Revitalização do Setor Cultural Sul de Brasília-DF
Brasília, inaugurada em 1960, concretizou um sonho há muito idealizado, desde meados do século XVIII, quando a ocupação do interior território brasileiro tornou-se uma questão nacional. A construção da capital democrática representava os anseios da Nação, frente ao esperado progresso, na figura de milhares de candangos, trabalhadores pioneiros que vieram dos 4 cantos do país para erguer a nova cidade. Esta desempenharia o tríplice papel de centro político-administrativo, pólo de desenvolvimento da pouco povoada Região Centro-Oeste e base de uma efetiva integração cultural das diversas regiões brasileiras.
Passados mais de 40 anos desde a inauguração, Brasília ainda encontra-se desatada dos anelos do criador-maior Lúcio Costa a respeito da concepção do Setor Cultural da Capital. Apenas recentemente retomou-se o projeto do conjunto arquitetônico, de autoria de Oscar Niemeyer, abrigando um museu, salas de cinema, biblioteca, restaurante, lojas e um centro musical.
Reiterada a importância do complexo, no entanto, a construção do mesmo desconsidera a existência do Edifício Touring Clube, situado próximo ao terreno destinado à Biblioteca Nacional, no Setor Cultural Sul. Projetado em 1963, também por Niemeyer, sua história confunde-se com a saga da construção da própria cidade caracterizando-o por si só, um valioso Patrimônio Edificado, registro de um período da história nacional.

--- --- ---

-- Instruções --
(1) Segundo o texto sobre o Setor Cultural Sul de Brasília, em que ano foi projetado o Edifício Touring Clube?
(2) Enumere tudo o que, conforme o texto sobre o Setor Cultural Sul de Brasília, o conjunto arquitetônico de Oscar Niemeyer abriga.
(3) Prossiga o texto sobre a revitalização do Setor Cultural Sul de Brasília a partir da última frase apresentada.
Os dados não têm nenhum papel nesta atividade.

-- Material fornecido --
--- --- ---

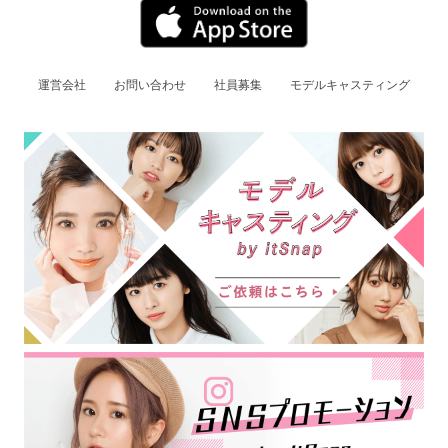
運営会社
お問い合わせ
社員募集
モデルキャスティング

--- --- ---

-- Respostas dos exercícios --
(1) Em 1963.

(2) Um museu, salas de cinema, biblioteca, restaurante, lojas e um centro musical.

(3)
O prédio era destinado às exposições automobilísticas do Clube e ao posto de abastecimento de combustíveis, ainda ativo. Atualmente, face à lenta falência da instituição Touring Clube do Brasil, o edifício apresenta-se abandonado, com poucas atividades, tornando-se um local de alto potencial de criminalidade. Devido à falta de manutenção, o monumento apresenta diversas patologias que indicam uma necessária e urgente intervenção.
É neste contexto que se insere a proposta apresentada para a revitalização do espaço urbano bastante degradado, mas que possui histórico e qualidades justificativas de sua preservação, tendo em vista que está indicado para demolição. A sede do Touring Clube e o posto de combustíveis devem ser transferidos para o Setor de Oficinas e Abastecimento da cidade, local mais apropriado para tais atividades.
O propósito
Anterior a qualquer idéia que viesse a delinear o partido da intervenção era necessário repensar o edifício relacionando-o à sua história no passado e no presente, mas antevendo suas futuras atividades. Originalmente, Lúcio Costa imaginava para aquela privilegiada área um “ambiente adequado ao convívio e à expansão”. Nas suas próprias palavras, no Relatório do Plano Piloto:
“Nesta plataforma onde, como se via anteriormente, o tráfego é apenas local, situou-se então o centro de diversões da cidade(mistura em termos adequados de Piccadilly Circus, Times Square e Champs Elysées). A face da plataforma debruçada sobre o setor cultural e a esplanada dos ministérios, não foi edificada com exceção de uma eventual casa de chá e da Ópera(...)”
A proposta, então, deveria ser pensada sempre respeitando os anseios originais de Lúcio Costa, mas encarando os desafios atuais de Brasília, 43 anos após sua inauguração.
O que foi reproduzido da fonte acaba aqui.